Summary: Highly evangelical Easter Sermon based on our confident hope in a future resurrection with heavy lifeboat illustration.

Intro: For those of you who don’t normally attend church with us, I usually don’t dress this way for Sunday Morning Services. I get all dressed up twice a year for Sunday morning services, Easter and Christmas. Speaking of dressing up I spoke with a guy the other day who said he’s not dressing up anymore. No more dressing up, matter of fact he said there is no more cleaning up for him, he was done. Not going to shower, not going to bathe, not going to wash. I thought well this guy is crazy until he explained himself then I understood. You want to hear hi reasons for not bathing? Here they are: 1) my parents forced me to wash as a child and now I resent it. 2) People who wash are hypocrites they think they’re cleaner than everybody else. 3). There are so many different kinds of soaps I can’t decide which one is best. 4). I used to wash then I got board so I stopped. 5). None of his friends washed, I understood that. 6). I start washing when I get older and dirtier and don’t have better things to do. 7) You know those people who make soap? Their only after your money. So I talked to him about the importance of good hygiene and worked with him until I finally convinced him to wash but he said, I’ll only wash on Christmas and Easter. Now of course that’s a joke no one really thinks like that; do they? Well, even if you do we’re glad you’re here, especially glade you’re here this year because right now is a good time in our church, God has been doing some awesome things among us.

Easter is not just a historical event, if you don’t view Easter as something that has significant meaning to your future then you’ve missed the meaning entirely.

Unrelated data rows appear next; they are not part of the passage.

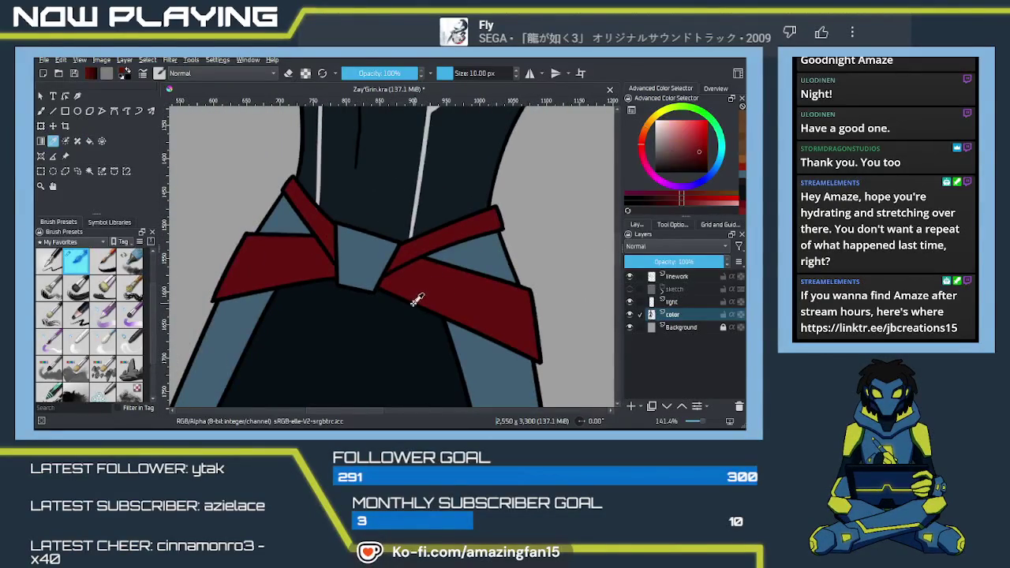
key("b")
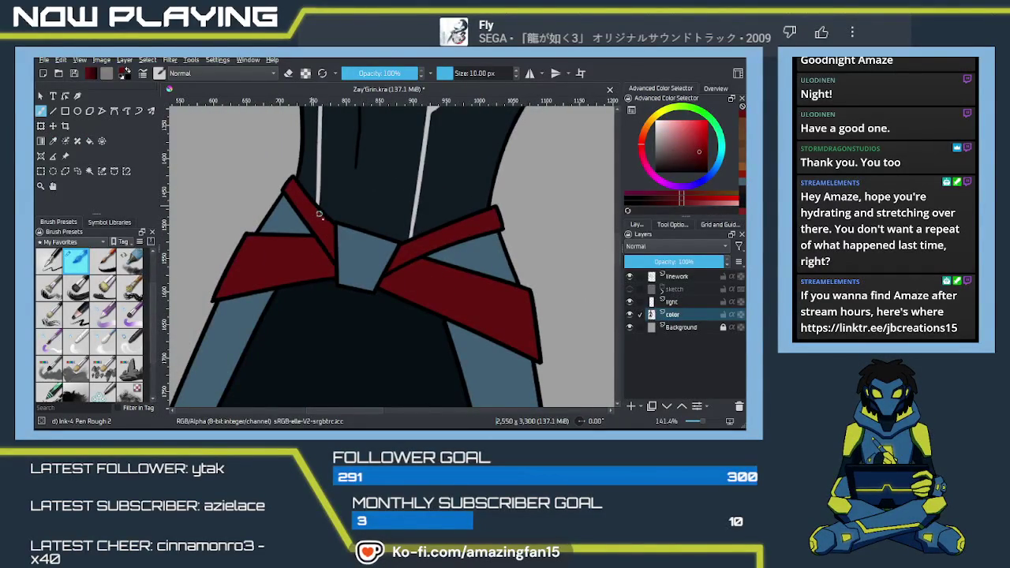
left_click(698, 303)
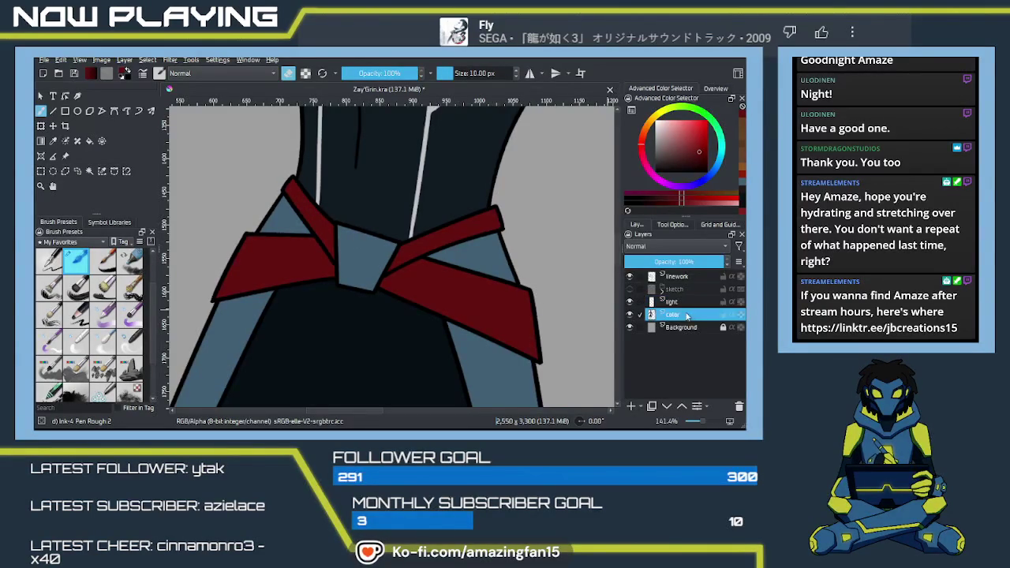
left_click(693, 315)
mouse_move(345, 209)
left_mouse_down()
mouse_move(416, 284)
mouse_move(369, 304)
left_mouse_up()
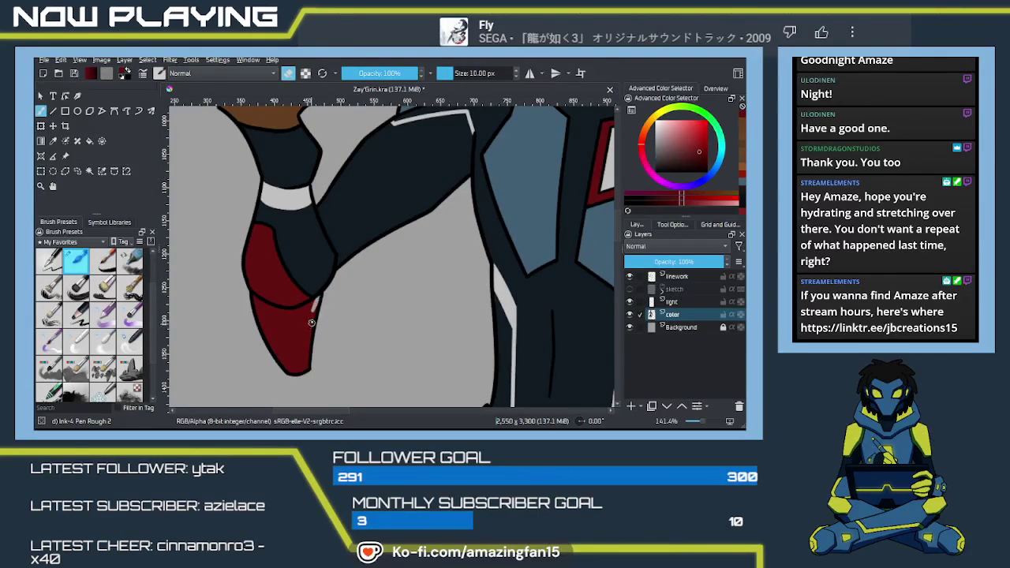
- Paint the forearm and leg armour pieces in the sampled dark red
key("p")
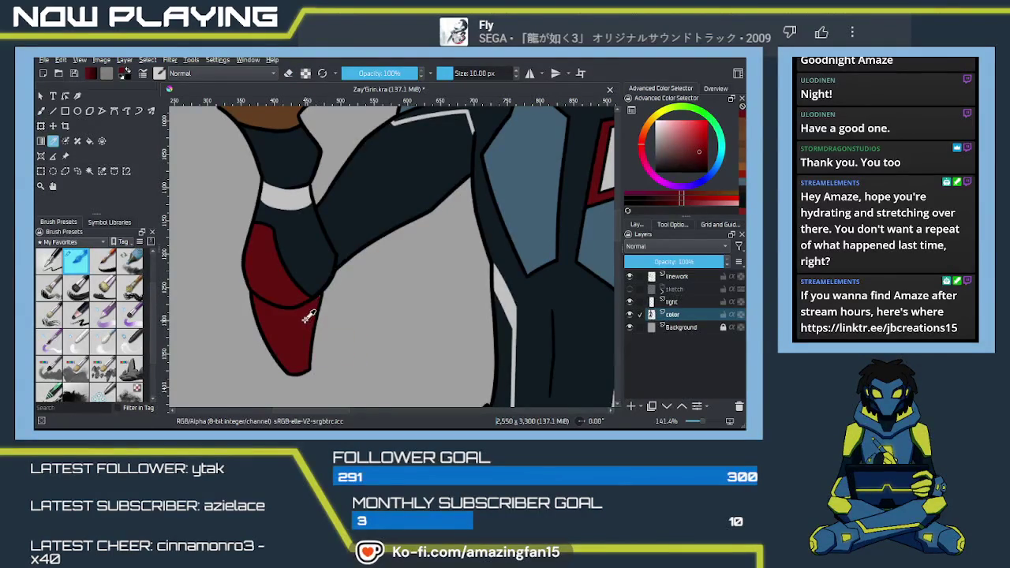
key("b")
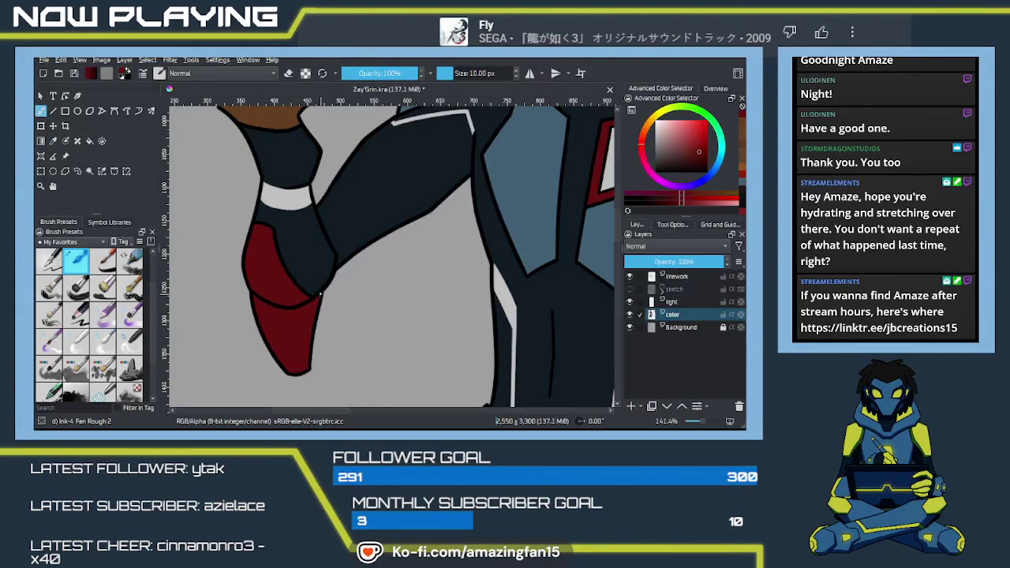
mouse_move(333, 279)
left_mouse_down()
mouse_move(348, 335)
mouse_move(369, 306)
mouse_move(385, 345)
mouse_move(387, 329)
mouse_move(429, 344)
mouse_move(413, 289)
mouse_move(429, 308)
mouse_move(423, 299)
left_mouse_up()
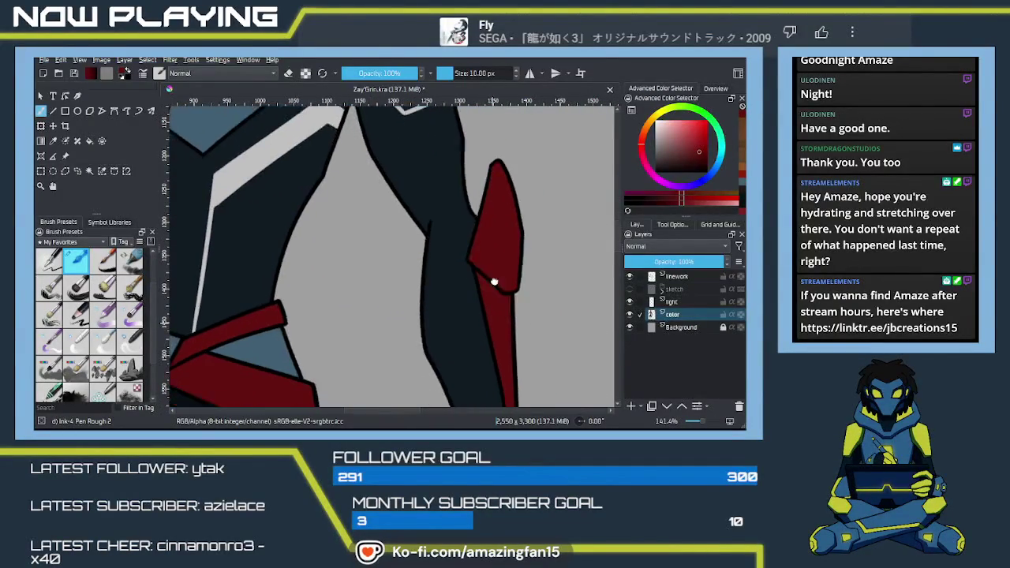
mouse_move(486, 329)
left_mouse_down()
mouse_move(490, 178)
mouse_move(341, 154)
left_mouse_up()
left_click_drag(394, 355, 394, 284)
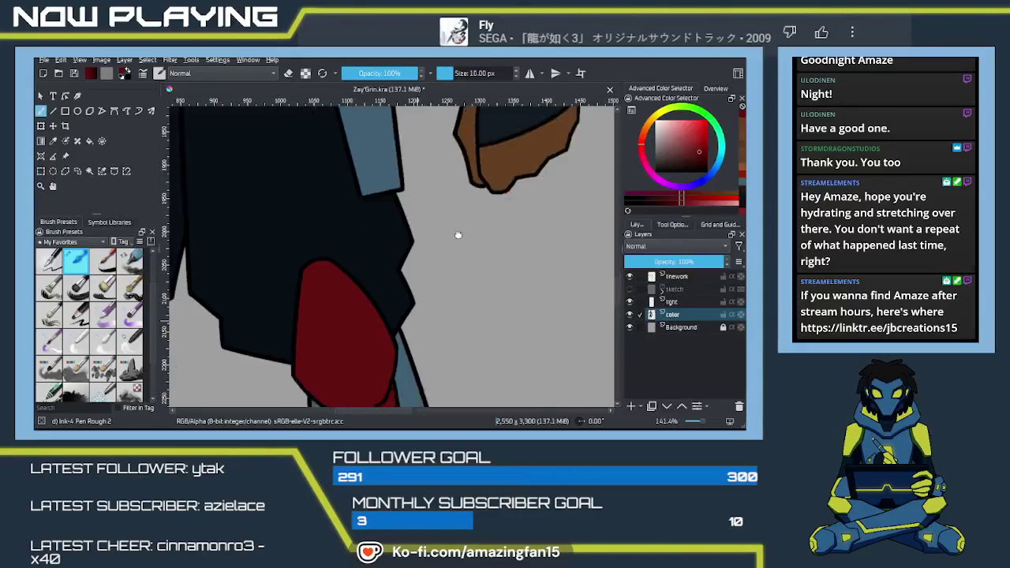
mouse_move(359, 392)
left_mouse_down()
mouse_move(439, 320)
mouse_move(440, 285)
mouse_move(428, 277)
mouse_move(553, 288)
left_mouse_up()
mouse_move(395, 289)
left_mouse_down()
mouse_move(413, 332)
mouse_move(434, 302)
mouse_move(394, 189)
left_mouse_up()
mouse_move(426, 284)
left_mouse_down()
mouse_move(366, 273)
mouse_move(493, 201)
mouse_move(356, 281)
left_mouse_up()
mouse_move(413, 253)
left_mouse_down()
mouse_move(444, 236)
mouse_move(444, 342)
mouse_move(470, 365)
mouse_move(505, 352)
mouse_move(488, 316)
mouse_move(499, 305)
left_mouse_up()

The whole concept of Easter is a confident hope of our future – a definite event that will occur in our life.

1 Thessalonians 4:13-18

We need to realize that Jesus can do something that you and I desperately need. And that’s what Easter is all about; it’s us realizing that Christ has given us the confidence that we can be raised form the dead. To properly understand the resurrection necessitates that we think about it in its proper context, which is against the backdrop of negative circumstances. You see resurrection doesn’t mean anything unless we’re talking about death. There is a problem that most of us need to come to grips with and that is the fact that this life is going to end. We must understand that this problem that we have to deal with is what the Bible is warning us to get straight in our life. This life is temporary; as George Bernard Shaw put it, “The mortality statistics are staggering – one in one people die”. It is a problem that all of us must step back from and ask, what is God’s solution for this?

The Bible teaches us that we die because we have a sin problem that we’re born with that is called the sin nature. And God is a God who says “I will solve that problem”, “The wages of sin is death but the gift of God is eternal life through Christ Jesus our Lord” (Rom. 3:26). God raised Jesus out of the grave to show us that He can deal with this problem.

Illustration: Hope is a funny thing. It comes so easy to some people--maybe too easy. Milton Berle told a story about those kinds of people, about how hope can triumph over good sense.

Four widows were playing cards in the retirement home they lived in. A good-looking older fellow walks in, bags under each arm. "What’s a good-looking man like you doing here?" one asks.

"I’m moving in," he says. "Oh," says another. "Where ya from?"

"I’ve been in the can the last fifteen years. "

"The can?" they ask.

"Yeah, the can, the clink, the slammer, the state penitentiary."

"Oh," says one. "What did you do?"

"I murdered my wife. I cut her up and buried her in the back yard." There follows a long pause, and then one of them pipes up:

"Oh, so you’re single!"

We must be careful not to put our hope in the wrong thing.

Contentment cannot be found in this world just ask the people who boarded a ship who’s middle name was contentment. Our text goes on to say that our future has nothing to do with contentment and safety. Chapter 5 of 1 Thessalonians begins with the fact when people are saying, “Peace and safety,” destruction will come on them suddenly, as labor pains on a pregnant woman…” Now I’ve never been pregnant as you could probably guess. But the Bible is giving us a metaphor to help us understand that death is going to be bad for some, but for those in Christ it’s just a passage way into a whole new life.